The global cryptocurrency market experienced a sharp correction in November 2025 after reaching its autumn highs, losing more than $1 trillion in total capitalization amid profit-taking by investors, outflows from exchange-traded funds, and a deterioration in risk appetite in global markets, according to estimates by analytical platforms and market participants.

From late September to early October, when Bitcoin was hitting historic highs above $120,000–126,000 per coin, to mid-November, the total capitalization of the crypto market fell by about a quarter. At times, the Bitcoin price fell to around $82,000–85,000, which is a decline of about 20–30% from its October peak. By the end of the month, the first cryptocurrency had partially recovered from the fall and consolidated in the range of about $87,000–90,000.

Analysts attribute the correction primarily to large-scale profit-taking after months of growth that began in 2023–2024, as well as a revision of expectations regarding Fed rates and a decline in interest in risky assets amid the strengthening of gold’s position as a safe-haven asset.
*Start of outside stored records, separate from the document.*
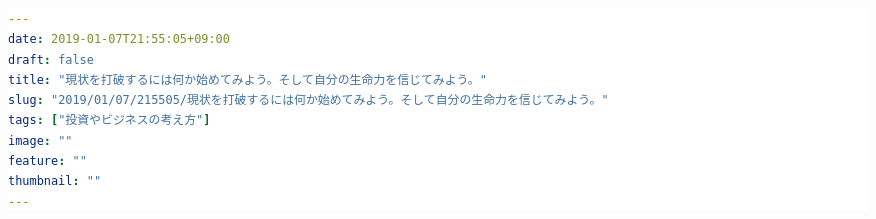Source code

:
 ```yaml
---
date: 2019-01-07T21:55:05+09:00
draft: false
title: "現状を打破するには何か始めてみよう。そして自分の生命力を信じてみよう。"
slug: "2019/01/07/215505/現状を打破するには何か始めてみよう。そして自分の生命力を信じてみよう。"
tags: ["投資やビジネスの考え方"]
image: ""
feature: ""
thumbnail: ""
---
```
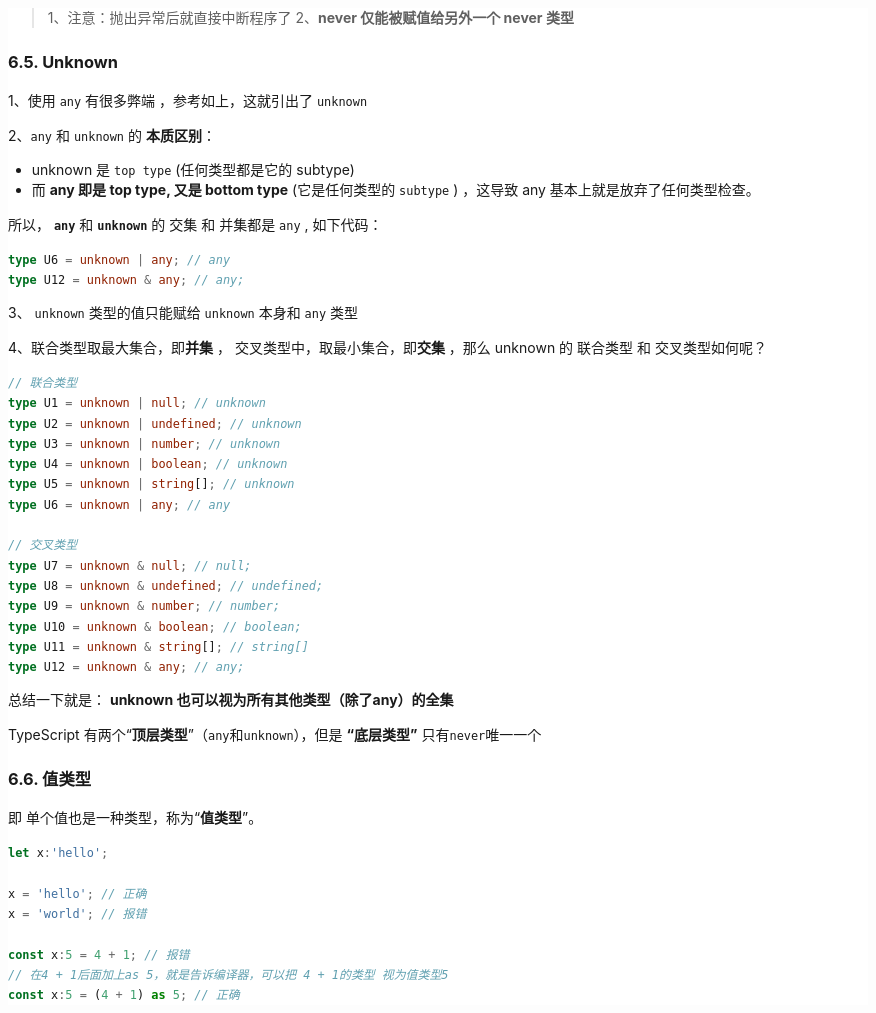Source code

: >  1、注意：抛出异常后就直接中断程序了
  2、**never 仅能被赋值给另外一个 never 类型**

### 6.5. Unknown

1、使用 `any` 有很多弊端 ，参考如上，这就引出了 `unknown`

2、`any` 和 `unknown` 的 **本质区别**：

 - unknown 是 `top type` (任何类型都是它的 subtype) 
 - 而 **any 即是 top type, 又是 bottom type** (它是任何类型的 `subtype` ) ，这导致 any 基本上就是放弃了任何类型检查。

所以， **`any`** 和 **`unknown`** 的 交集 和 并集都是 `any` , 如下代码：

```typescript
type U6 = unknown | any; // any
type U12 = unknown & any; // any;
```

3、 `unknown` 类型的值只能赋给 `unknown` 本身和 `any` 类型

4、联合类型取最大集合，即**并集** ， 交叉类型中，取最小集合，即**交集** ，那么 unknown 的 联合类型 和 交叉类型如何呢？

```typescript
// 联合类型
type U1 = unknown | null; // unknown
type U2 = unknown | undefined; // unknown
type U3 = unknown | number; // unknown
type U4 = unknown | boolean; // unknown
type U5 = unknown | string[]; // unknown
type U6 = unknown | any; // any

// 交叉类型
type U7 = unknown & null; // null;
type U8 = unknown & undefined; // undefined;
type U9 = unknown & number; // number;
type U10 = unknown & boolean; // boolean;
type U11 = unknown & string[]; // string[]
type U12 = unknown & any; // any;
```

总结一下就是： **unknown 也可以视为所有其他类型（除了any）的全集**

TypeScript 有两个“**顶层类型**”（`any`和`unknown`），但是 **“底层类型”** 只有`never`唯一一个 

### 6.6. 值类型

即 单个值也是一种类型，称为“**值类型**”。

```typescript
let x:'hello';

x = 'hello'; // 正确
x = 'world'; // 报错

const x:5 = 4 + 1; // 报错
// 在4 + 1后面加上as 5，就是告诉编译器，可以把 4 + 1的类型 视为值类型5 
const x:5 = (4 + 1) as 5; // 正确

```
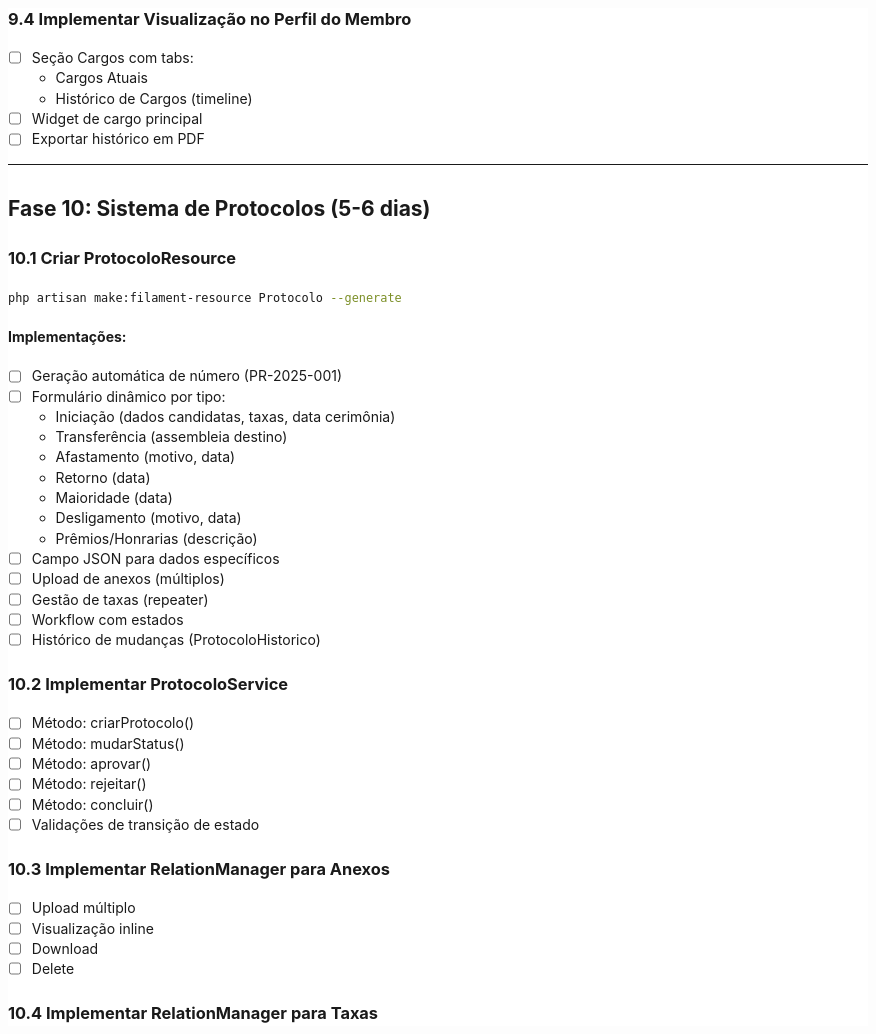 ### 9.4 Implementar Visualização no Perfil do Membro

-   [ ] Seção Cargos com tabs:
    -   Cargos Atuais
    -   Histórico de Cargos (timeline)
-   [ ] Widget de cargo principal
-   [ ] Exportar histórico em PDF

---

## Fase 10: Sistema de Protocolos (5-6 dias)

### 10.1 Criar ProtocoloResource

```bash
php artisan make:filament-resource Protocolo --generate
```

#### Implementações:

-   [ ] Geração automática de número (PR-2025-001)
-   [ ] Formulário dinâmico por tipo:
    -   Iniciação (dados candidatas, taxas, data cerimônia)
    -   Transferência (assembleia destino)
    -   Afastamento (motivo, data)
    -   Retorno (data)
    -   Maioridade (data)
    -   Desligamento (motivo, data)
    -   Prêmios/Honrarias (descrição)
-   [ ] Campo JSON para dados específicos
-   [ ] Upload de anexos (múltiplos)
-   [ ] Gestão de taxas (repeater)
-   [ ] Workflow com estados
-   [ ] Histórico de mudanças (ProtocoloHistorico)

### 10.2 Implementar ProtocoloService

-   [ ] Método: criarProtocolo()
-   [ ] Método: mudarStatus()
-   [ ] Método: aprovar()
-   [ ] Método: rejeitar()
-   [ ] Método: concluir()
-   [ ] Validações de transição de estado

### 10.3 Implementar RelationManager para Anexos

-   [ ] Upload múltiplo
-   [ ] Visualização inline
-   [ ] Download
-   [ ] Delete

### 10.4 Implementar RelationManager para Taxas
Additional pressure on the market came from significant outflows from spot Bitcoin ETFs in the US: according to market participants’ estimates, the total amount of funds withdrawn from such funds in November amounted to several billion dollars, which led to sales of the underlying asset. At the same time, a number of public companies reduced their cryptocurrency reserves to service their debts and support their own quotations.

The correction also affected other leading crypto assets. Ethereum traded in the range of about $2,800–3,000, and a number of major altcoins (including Solana and XRP) also showed double-digit declines from recent local highs, although some of the losses were recouped by the end of November.

Against the backdrop of general volatility, individual tokens showed mixed dynamics. For example, the previously inconspicuous RAIN token, associated with the decentralized prediction market, showed short-term growth of more than 100% after one of the biopharmaceutical companies announced plans to form a significant amount of reserves in this asset.

The decentralized finance (DeFi) segment came under pressure again in November due to security incidents: one of the major automated trading protocols lost a significant amount of user funds as a result of an exploit, which intensified the debate surrounding the stability of complex DeFi mechanisms.

At the same time, regulation continued to tighten and infrastructure continued to institutionalize. Financial regulators in a number of countries announced increased requirements for reserves and asset segregation on crypto exchanges, while large fintech companies continued to work on their own stablecoins and blockchain payment solutions within the framework of existing or upcoming regulatory regimes.

Most industry analysts assess what has happened not as the beginning of a new prolonged “bear market,” but as a deep but typical correction for cryptocurrencies after a period of overheating. At the same time, they point out that volatility and high sensitivity to macroeconomic factors maintain the status of crypto assets as one of the most risky segments of the global financial market, despite the growth of institutional participation and the development of a regulated infrastructure.